• _Requirements_:
• 1. For each statement, (a), (b) and (c), say whether it agrees with the toaster history extract, answering yes or no and quoting the deciding words of the extract. (a) Thomas Edison sought an element wire that could work in open air. (b) Toasting bread with fire is described as easy. (c) Only one company was involved in the search for a suitable wire.
• 2. Carry on the toaster history extract, starting right after its last sentence.

• _Extract_:
....
With more heating, the sugars and underlying grain fibers start turning into carbon.
That's burnt toast.

--From a Consumer Reports test on toasters, June 1990

As stated above, toast is made by applying radiant heat to a slice of bread. This is easily done with fire, but creating an electrical device to toast bread presented quite a challenge. Alluded to in the Introduction , something special had to be invented in order for the electric toaster to exist - and that something was a wire that could be heated quickly to a red-hot temperature, and to be able to do this repeatedly without burning out or becoming brittle and breaking.

Thomas Edison worked long and hard to find an durable element wire that could heat to red-hot in the vacuum of a light bulb - the toaster needed an element that could function in open air.

Of course there were other possibilities for such a wire - an instant heat source wherever one had electricity for example - and many companies and individuals were involved in the search.
....
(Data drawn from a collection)
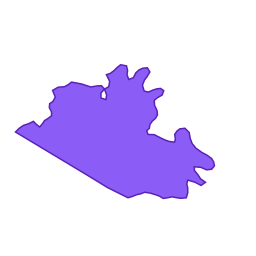 Entre Rios, Santa Catarina, Brazil, rotated 121°
{"feature_id": "56859067B45764003386581", "entity_name": "Entre Rios", "entity_type": "district", "adm_level": 2, "iso_a3": "BRA", "parent_name": "Brazil", "parent_adm1": "Santa Catarina", "projection": "natural_earth1", "projection_center": [-52.594, -26.737], "detail": "fine", "context": "isolated", "style": "filled", "palette": "violet", "viewbox_px": 256, "rotation_deg": 121, "n_neighbors": 0, "source": "geoboundaries", "source_scale": "gbopen_adm2", "svg_char_len": 1594}
<svg xmlns="http://www.w3.org/2000/svg" viewBox="0 0 256 256"><g transform="rotate(121 128 128)"><path d="M157.8,42.1L152.8,43.4L148.5,46.0L145.7,48.8L141.9,50.0L140.0,42.6L139.6,35.8L134.6,33.6L134.2,39.6L132.0,44.1L130.2,49.1L127.1,51.2L124.2,45.3L123.4,39.1L120.2,35.0L115.9,34.4L112.9,37.2L111.1,40.6L110.6,46.3L110.9,52.1L110.3,59.4L108.3,65.0L105.0,69.2L100.3,73.3L98.9,79.1L102.0,83.1L105.2,84.4L109.4,84.7L112.9,81.8L116.1,80.8L118.3,85.7L119.2,90.1L119.7,94.8L120.2,102.1L123.2,107.5L120.7,110.6L117.3,109.5L113.8,111.0L109.6,110.7L105.6,109.4L101.6,109.5L98.0,112.2L94.9,116.9L90.8,119.7L87.0,118.4L82.1,115.7L77.6,116.6L77.3,120.5L79.7,123.6L83.1,126.5L86.7,129.0L88.0,133.2L83.8,137.7L78.1,138.6L74.7,138.1L68.7,138.1L66.4,142.4L69.2,146.2L72.6,148.5L76.7,149.7L82.1,149.3L86.0,152.4L82.8,156.3L78.9,158.0L75.5,161.3L77.6,166.9L82.1,168.6L86.2,169.6L90.5,171.4L93.4,174.0L97.5,167.7L102.5,165.8L106.8,168.2L105.4,172.5L108.0,176.4L112.0,181.0L113.3,186.6L114.2,190.5L116.1,195.7L117.8,200.1L121.4,201.4L125.4,203.8L129.0,208.9L134.6,212.0L138.9,206.3L143.9,206.0L147.5,207.7L151.1,205.9L153.4,202.1L156.8,199.8L161.4,201.7L164.7,203.4L168.1,203.5L172.6,204.2L172.1,208.5L171.0,212.5L175.2,215.2L179.8,219.1L184.3,221.1L189.4,222.4L189.4,175.9L189.4,154.9L189.4,144.7L189.4,138.5L189.6,114.7L187.8,92.1L184.3,88.9L180.9,86.4L177.9,83.2L174.5,80.6L172.4,75.5L171.0,70.0L170.2,66.0L170.2,61.5L167.1,57.8L164.2,54.6L162.9,50.9L161.1,46.6L157.8,42.1ZM106.8,168.2L110.7,163.3L115.0,161.6L116.2,166.7L111.8,169.2L106.8,168.2Z" fill="#8b5cf6" stroke="#5b21b6" stroke-width="1.5"/></g></svg>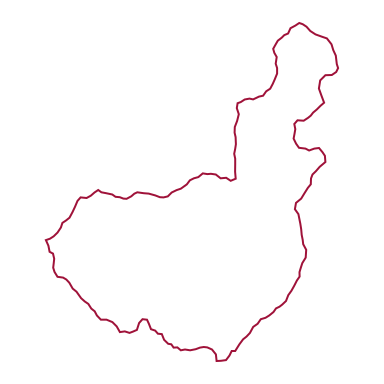 Quintana, São Paulo, Brazil
{"feature_id": "56859067B922680571426", "entity_name": "Quintana", "entity_type": "district", "adm_level": 2, "iso_a3": "BRA", "parent_name": "Brazil", "parent_adm1": "São Paulo", "projection": "equal_earth", "projection_center": [-50.363, -22.077], "detail": "fine", "context": "isolated", "style": "outline", "palette": "rose", "viewbox_px": 384, "rotation_deg": 0, "n_neighbors": 0, "source": "geoboundaries", "source_scale": "gbopen_adm2", "svg_char_len": 2691}
<svg xmlns="http://www.w3.org/2000/svg" viewBox="0 0 384 384"><path d="M119.9,332.1L124.8,331.4L129.5,332.9L133.0,331.6L136.9,329.9L139.1,323.0L142.5,319.2L147.0,319.7L148.9,323.8L151.0,329.2L155.2,330.6L157.9,333.7L161.8,334.1L164.1,339.8L168.2,343.8L171.3,344.3L173.6,347.6L177.4,347.4L180.8,350.3L185.0,349.5L190.1,350.3L195.7,349.2L200.0,347.6L203.8,347.0L207.3,347.4L212.0,349.5L215.9,354.4L216.6,361.0L220.9,360.8L226.0,360.1L229.5,355.5L231.7,351.0L235.2,351.0L239.4,344.3L243.1,339.3L246.5,336.6L249.9,333.0L253.2,326.9L257.6,323.8L260.8,319.2L265.5,317.8L269.2,315.5L273.5,312.0L276.0,308.4L279.5,306.7L282.2,304.6L286.0,301.0L288.3,295.1L291.4,290.8L294.2,285.8L296.9,280.5L299.6,276.6L299.5,272.1L300.7,268.1L302.3,263.1L305.7,257.6L306.2,249.8L303.2,244.2L302.7,239.9L301.7,234.9L301.2,229.3L300.3,223.6L298.4,214.1L294.9,209.2L296.0,202.9L301.2,198.6L304.5,193.2L307.9,187.8L310.8,184.3L311.0,178.5L312.5,174.5L315.8,171.3L319.7,166.8L325.4,162.0L324.9,155.8L322.5,152.2L319.0,148.0L314.3,148.6L309.1,150.5L305.5,148.6L299.0,147.8L296.1,143.7L293.6,138.6L294.5,133.9L295.3,129.1L294.3,124.0L297.5,120.3L303.7,120.7L308.1,117.8L310.8,115.6L313.1,112.6L316.8,109.5L320.6,105.7L324.1,102.7L321.4,95.5L318.9,88.5L320.2,80.4L325.4,75.2L331.8,75.0L336.2,72.0L338.1,68.1L336.8,64.1L335.8,55.6L333.3,50.2L331.5,44.3L326.9,38.4L322.2,36.8L315.5,34.4L310.3,31.0L306.5,26.7L302.7,24.2L299.2,23.0L295.5,25.5L290.5,28.2L288.1,33.5L284.3,35.1L281.7,37.7L277.8,40.7L275.6,44.5L273.2,48.8L274.3,52.8L276.7,57.0L275.7,63.7L277.1,68.0L277.1,73.6L274.7,79.5L272.8,83.8L270.2,88.7L266.2,91.3L263.1,95.7L259.0,96.6L256.1,98.0L253.1,99.4L249.5,98.6L244.7,99.5L240.7,102.1L237.6,103.2L236.8,108.1L238.8,114.2L237.1,121.0L234.8,127.0L234.6,132.7L235.6,137.1L235.9,144.2L235.2,148.8L234.2,153.8L235.2,158.7L235.2,164.1L235.1,171.8L235.7,178.7L230.7,180.8L226.2,177.8L220.6,178.3L215.8,174.5L210.9,173.8L207.4,174.1L202.8,173.4L198.3,177.1L193.9,178.3L189.9,180.3L186.8,184.4L180.8,188.7L176.6,190.1L171.7,192.5L167.8,196.4L163.5,197.4L159.9,197.2L155.2,195.4L148.7,193.6L143.6,193.2L137.3,192.3L134.3,193.7L131.3,196.3L126.6,198.8L123.4,198.6L119.8,197.2L115.5,196.8L112.3,194.5L105.7,193.1L101.4,192.3L98.2,190.0L94.5,192.5L90.8,195.7L86.6,198.0L80.6,197.4L77.5,200.9L75.0,206.8L72.5,212.1L69.5,217.7L66.0,220.5L62.4,222.9L60.9,227.5L57.5,232.6L53.7,236.3L50.0,238.7L45.9,240.1L48.4,245.7L49.6,251.8L53.0,253.6L54.2,258.8L53.7,263.4L53.2,267.7L54.5,271.9L57.5,276.8L63.1,277.6L66.3,279.5L69.3,282.7L72.7,288.6L76.5,291.7L81.1,298.2L84.8,301.5L88.3,303.9L91.3,308.6L94.7,311.3L96.9,315.5L100.9,319.7L106.6,319.7L112.4,322.1L116.7,326.4L119.9,332.1Z" fill="none" stroke="#9f1239" stroke-width="2"/></svg>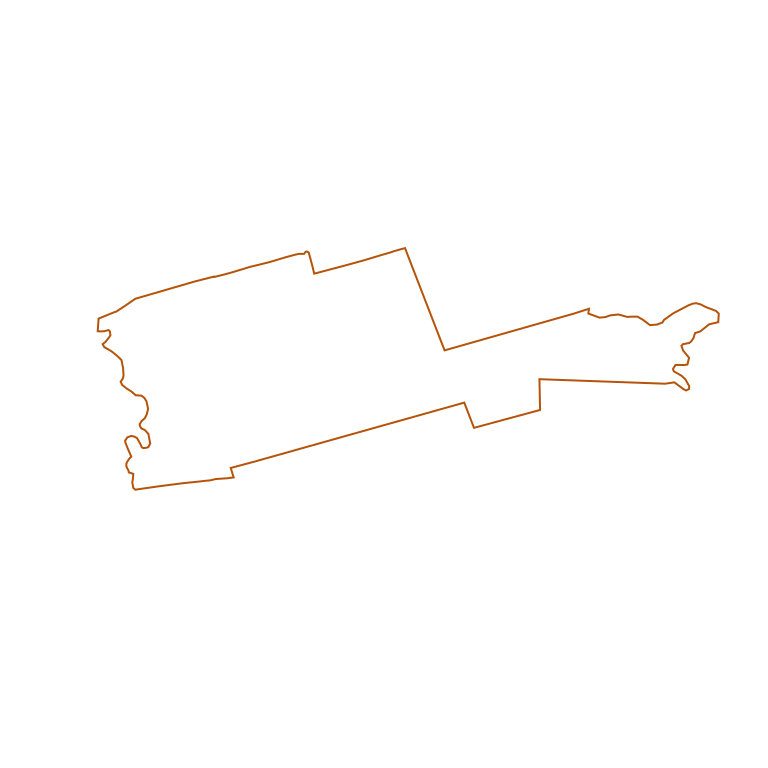 the district of Branceni, Teleorman, Romania, rotated 201°
{"feature_id": "2599482B72114382845229", "entity_name": "Branceni", "entity_type": "district", "adm_level": 2, "iso_a3": "ROU", "parent_name": "Romania", "parent_adm1": "Teleorman", "projection": "natural_earth1", "projection_center": [25.36, 43.857], "detail": "fine", "context": "isolated", "style": "outline", "palette": "amber", "viewbox_px": 768, "rotation_deg": 201, "n_neighbors": 0, "source": "geoboundaries", "source_scale": "gbopen_adm2", "svg_char_len": 2213}
<svg xmlns="http://www.w3.org/2000/svg" viewBox="0 0 768 768"><g transform="rotate(201 384 384)"><path d="M103.0,571.2L111.5,571.2L116.9,571.8L121.5,571.3L124.5,569.7L127.8,566.7L139.1,553.9L145.5,544.3L146.1,541.2L150.3,537.4L156.7,534.3L165.6,536.8L171.5,537.7L177.2,535.5L181.0,533.8L190.1,532.9L197.3,529.2L201.3,525.8L206.6,523.2L218.5,523.0L219.2,526.1L219.6,527.7L231.8,517.9L339.5,437.1L413.1,518.4L422.4,511.5L424.3,509.8L431.8,504.1L448.1,491.5L461.8,481.4L488.7,462.0L488.9,462.3L493.1,468.4L499.2,476.8L501.2,479.6L501.7,479.9L501.8,479.9L502.3,479.9L502.9,480.0L504.1,479.8L504.7,479.0L504.9,478.1L505.1,477.1L505.8,476.6L508.2,475.7L510.1,475.0L513.4,472.8L520.7,467.5L534.8,456.6L547.0,448.1L551.1,445.3L558.6,439.4L561.5,437.2L565.7,433.9L573.2,428.4L581.0,423.0L581.3,423.3L597.4,411.9L646.7,374.5L653.4,364.7L659.9,355.6L661.2,354.7L669.5,346.9L673.9,342.8L670.2,330.7L667.7,331.4L663.9,333.1L660.5,335.7L658.7,334.8L656.9,331.5L657.3,329.3L659.0,323.7L660.9,320.4L658.4,318.2L655.0,317.7L649.9,316.8L642.8,314.5L637.7,312.3L633.2,305.2L630.1,298.3L629.8,295.2L630.7,291.8L628.1,289.3L623.1,287.7L616.9,286.4L611.8,284.5L606.3,286.2L602.9,285.2L599.6,282.8L595.3,276.2L594.6,270.5L595.1,266.2L597.0,262.6L597.7,258.9L596.8,257.3L594.7,255.6L591.0,255.4L586.1,253.0L580.9,244.6L581.4,240.7L583.0,239.3L585.8,237.9L587.4,238.1L590.7,241.3L595.2,245.0L598.4,245.4L601.4,244.9L604.4,242.3L605.4,238.4L604.5,236.7L599.8,231.6L593.9,225.6L595.0,223.2L595.8,219.7L596.0,217.2L595.1,215.0L593.5,213.3L591.6,211.7L590.5,210.0L585.9,210.3L585.6,209.5L584.7,206.6L583.7,201.8L582.5,200.0L580.8,197.1L579.6,196.7L578.2,196.2L575.5,197.8L557.4,207.9L546.8,213.6L544.0,215.1L534.5,220.2L526.3,224.3L514.5,230.4L511.8,231.7L507.0,235.0L496.4,239.9L490.9,242.9L497.0,250.7L478.5,264.1L302.4,395.4L284.3,375.3L229.0,415.7L240.6,444.2L121.7,485.0L113.5,489.6L102.5,486.5L99.7,486.2L97.4,488.7L98.3,491.4L104.3,496.3L109.0,498.3L118.0,499.7L119.6,501.6L118.7,506.3L110.6,509.3L107.7,510.9L108.6,517.8L116.8,522.5L120.0,526.2L119.2,528.3L113.7,531.7L112.4,534.1L111.5,537.7L111.9,543.0L107.7,546.3L101.8,556.3L94.1,561.5L96.7,569.7L100.1,571.2L103.0,571.2Z" fill="none" stroke="#b45309" stroke-width="2"/></g></svg>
....
• _Responses by task_:
• 1.
(a) No: "that could heat to red-hot in the vacuum of a light bulb - the toaster needed an element that could function in open air"
(b) Yes: "This is easily done with fire"
(c) No: "many companies and individuals were involved in the search"

• 2.
In March, 1905 a young engineer named Albert Marsh applied for a patent on an alloy of nickel and chromium, which came to be known as Nichrome. In his patent application Marsh described this alloy as having:
"...the properties of being very low in electrical conductivity, very infusable, non-oxydizable to a very high degree, tough and sufficiently ductile to permit drawing or shaping it into wire or strip to render it convenient for use as an electrical resistance element."

Eclipse toaster The First Electric Toaster (UK)?

Before addressing toasters that used Nichrome, it should be noted that there is an English model that is widely cited as being the first electric toaster - the Eclipse (shown in illustration at right). Curt Wohleber succinctly sums up what is known about this toaster and the company that made it in the Fall 2005 issue of Invention & Technology:

"A British firm, Crompton & Company, unveiled an electric toaster as early as 1893. Not much is known about that, but around the same time, Crompton also sold an electric space heater that used iron wires as heating elements. These had an unfortunate tendency to rust, melt, and start fires, and Crompton's electric toaster may have had similar drawbacks. Moreover, electric power was not yet widely available, and then often only at night, as households used electricity almost exclusively for lighting. Whatever its flaws may have been, the Crompton toaster was certainly premature."

The First Electric Toaster (US)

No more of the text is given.